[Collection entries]
==========

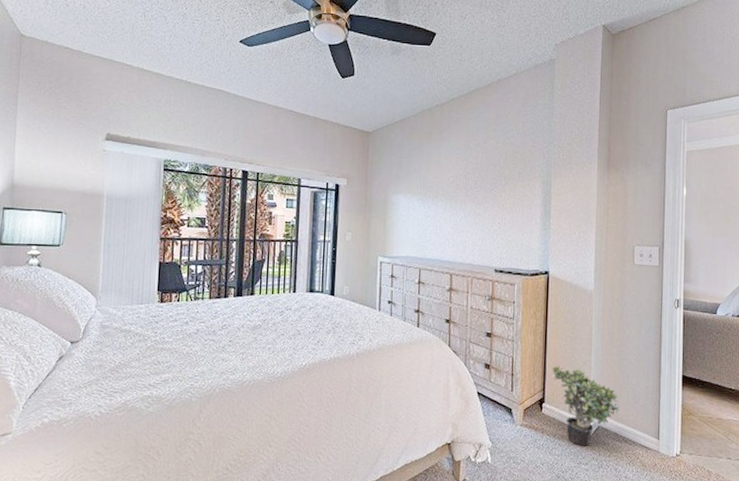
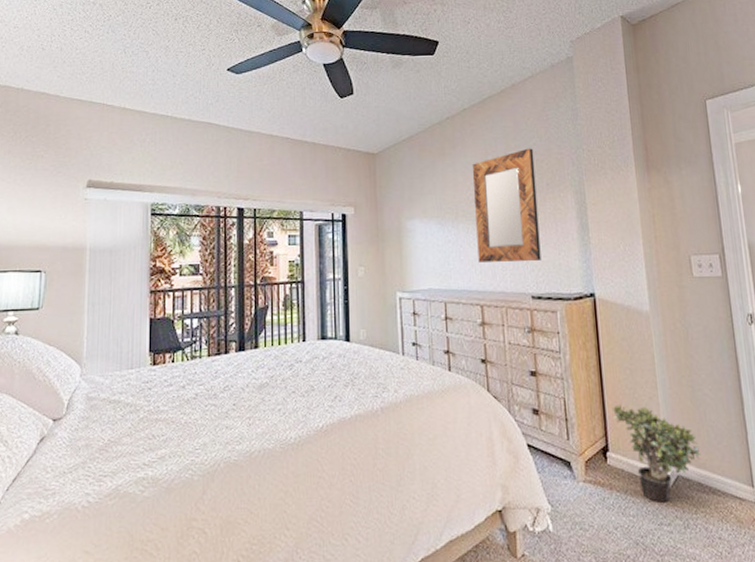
home mirror: none [452,139,511,239] -> present [472,148,541,262]

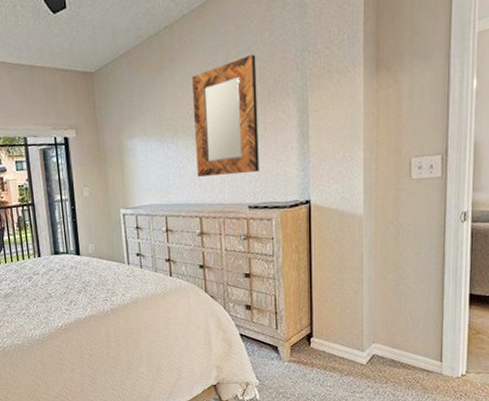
potted plant: present [611,404,701,502] -> none [318,298,397,376]

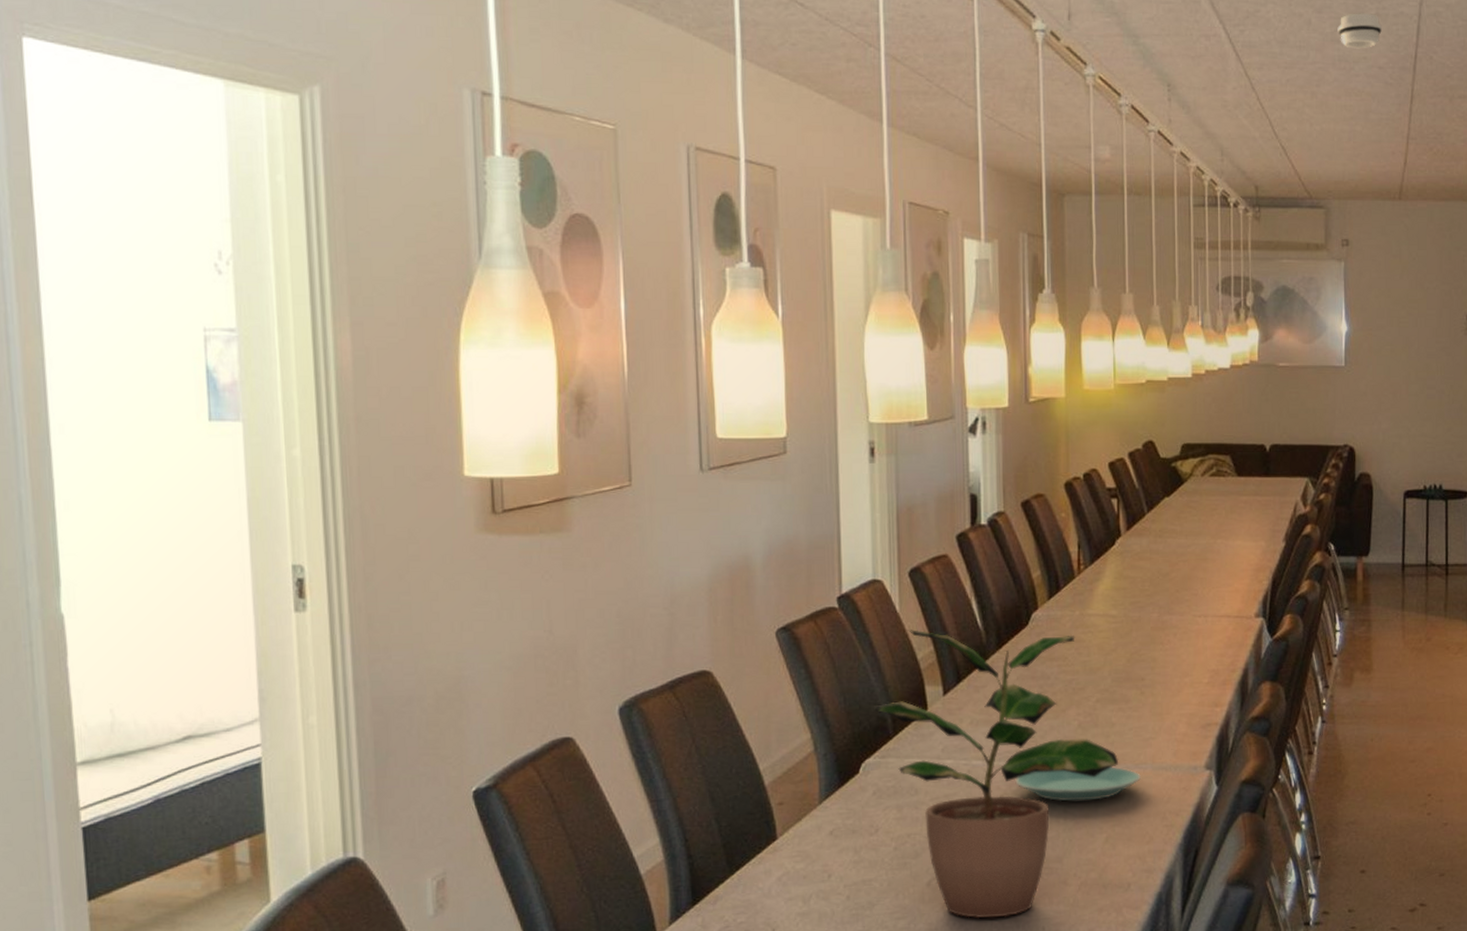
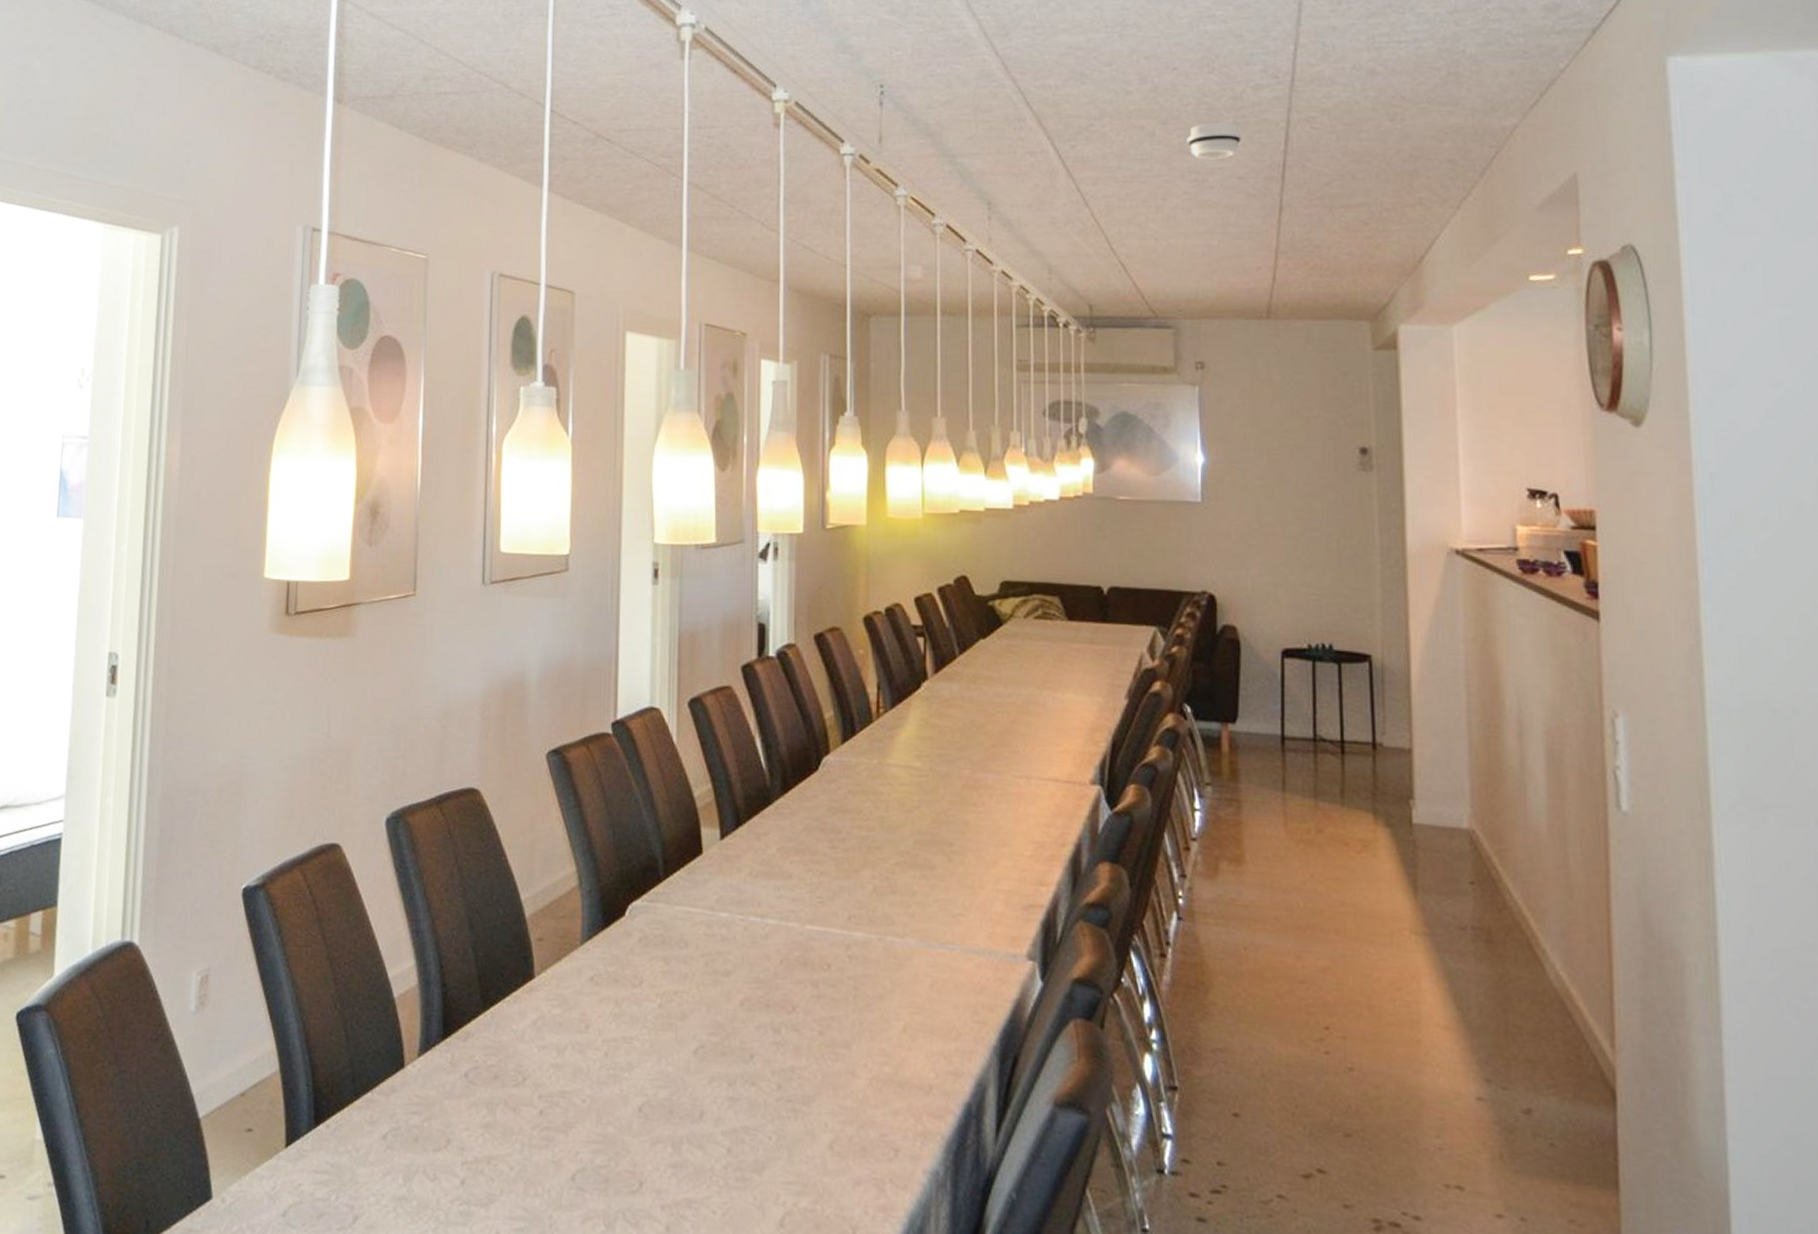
potted plant: present [874,630,1119,919] -> none [645,764,921,1105]
plate: present [1015,766,1141,802] -> none [798,937,947,980]

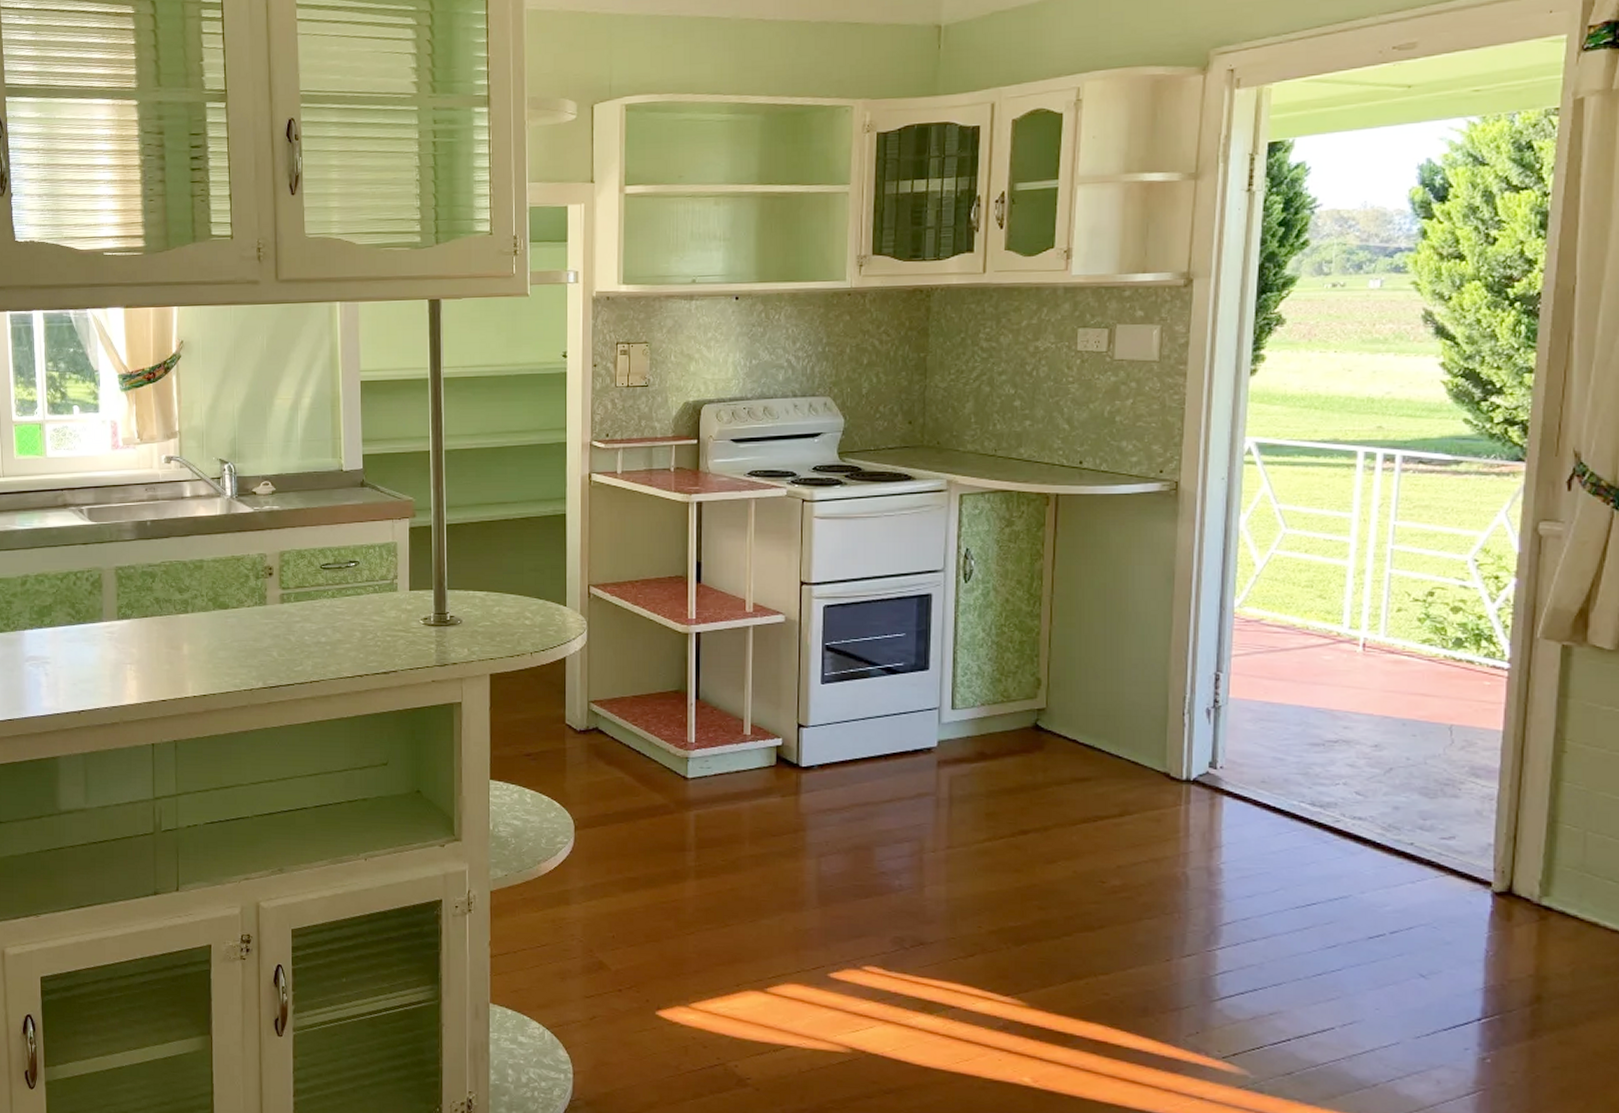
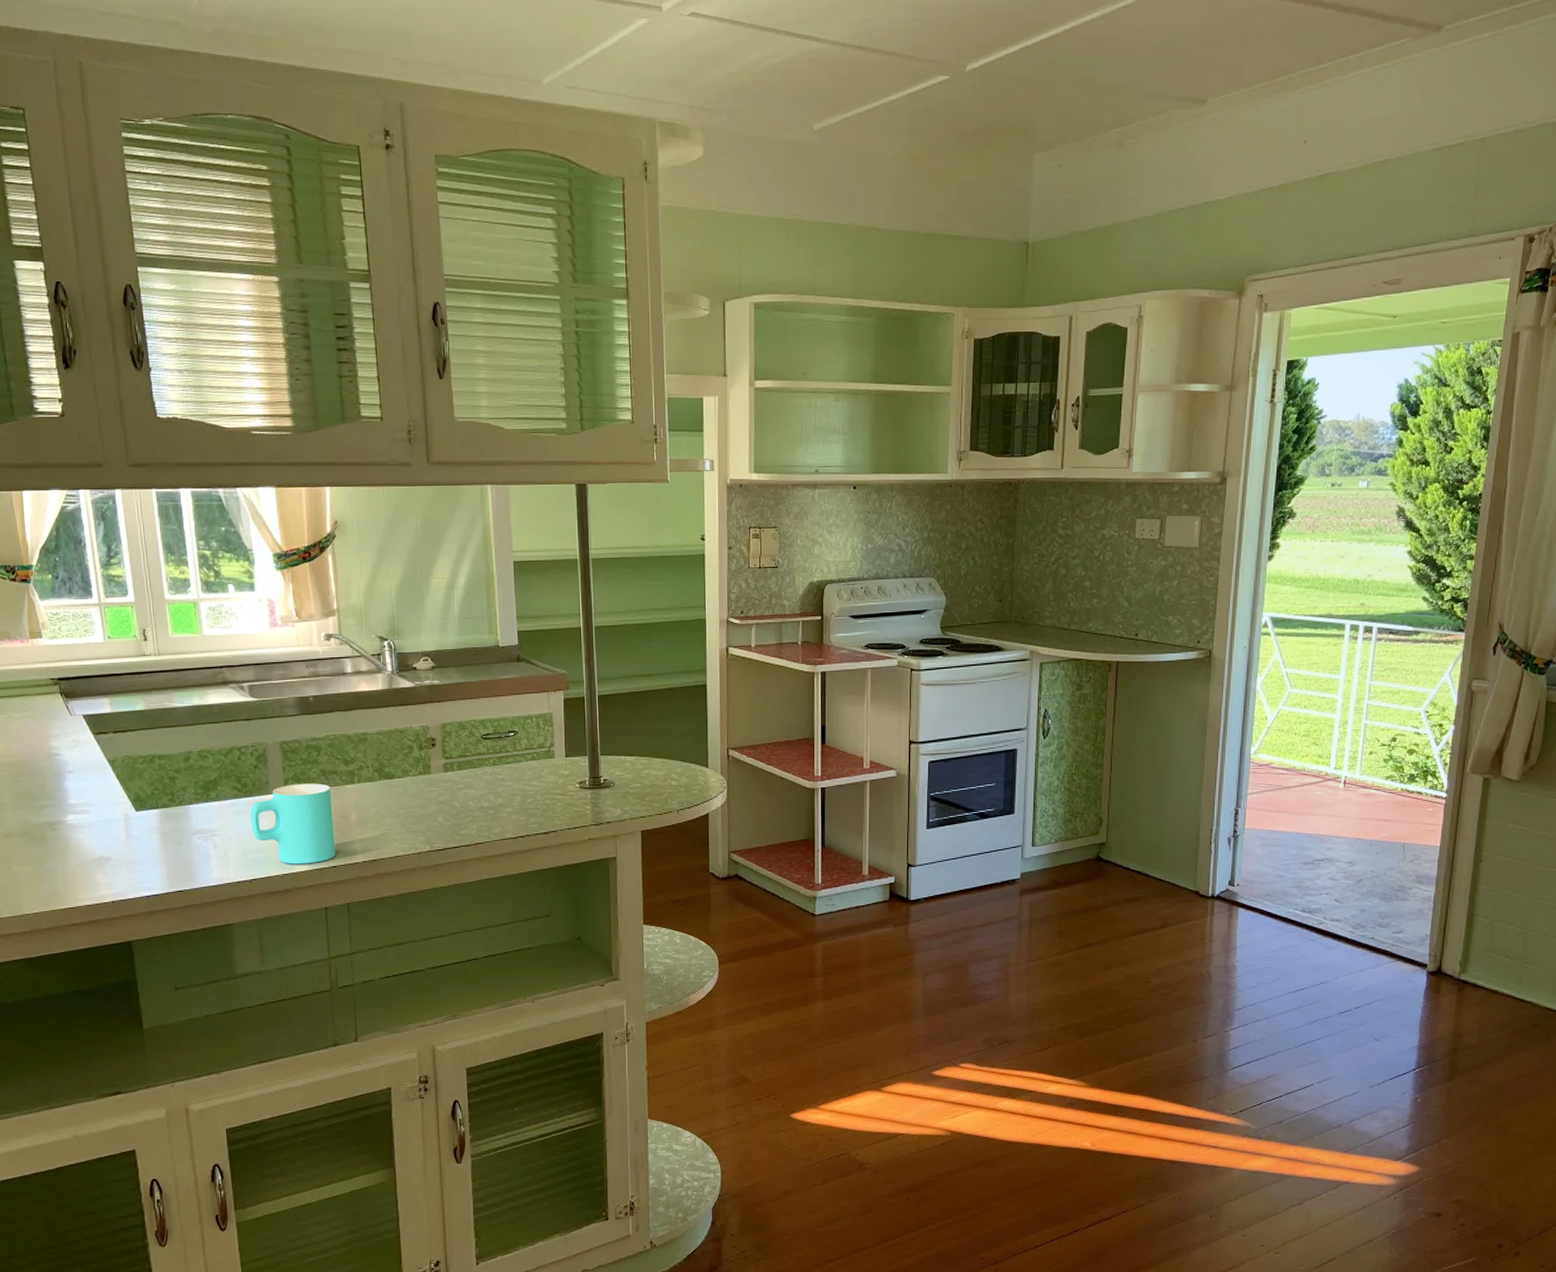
cup: none [82,611,166,697] -> present [250,783,336,864]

==========

Task details: Your answer should be each line from the entries that includes the string "potted".

The answer:
potted plant: present [611,404,701,502] -> none [318,298,397,376]
potted plant: present [874,630,1119,919] -> none [645,764,921,1105]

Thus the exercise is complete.